Give back the full listing as written. No pictures go with it.
START DATA EXTRACTS
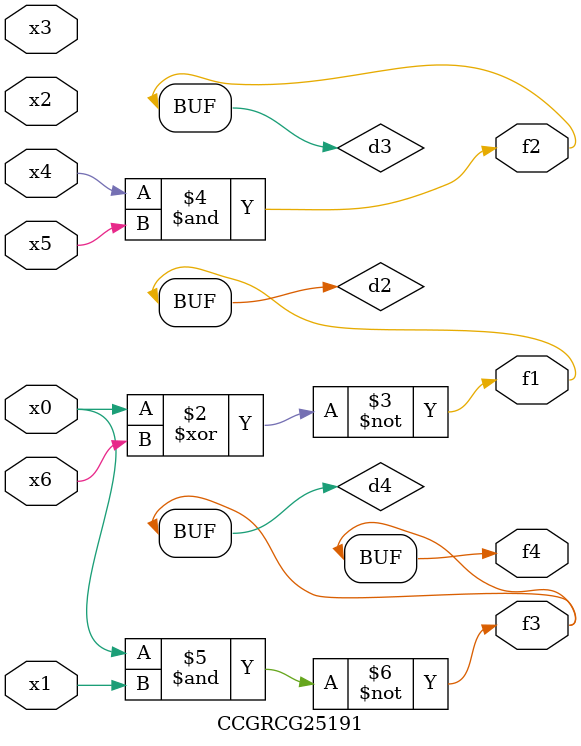
<source format=v>
module CCGRCG25191(
	input x0, x1, x2, x3, x4, x5, x6,
	output f1, f2, f3, f4
);

	wire d1, d2, d3, d4;

	nor (d1, x0);
	xnor (d2, x0, x6);
	and (d3, x4, x5);
	nand (d4, x0, x1);
	assign f1 = d2;
	assign f2 = d3;
	assign f3 = d4;
	assign f4 = d4;
endmodule

</source>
END DATA EXTRACTS
SOLUTION FOR THIS TASK >>
<source format=v>
module CCGRCG25191(
	input x0, x1, x2, x3, x4, x5, x6,
	output f1, f2, f3, f4
);

	wire d1, d2, d3, d4;

	nor (d1, x0);
	xnor (d2, x0, x6);
	and (d3, x4, x5);
	nand (d4, x0, x1);
	assign f1 = d2;
	assign f2 = d3;
	assign f3 = d4;
	assign f4 = d4;
endmodule

</source>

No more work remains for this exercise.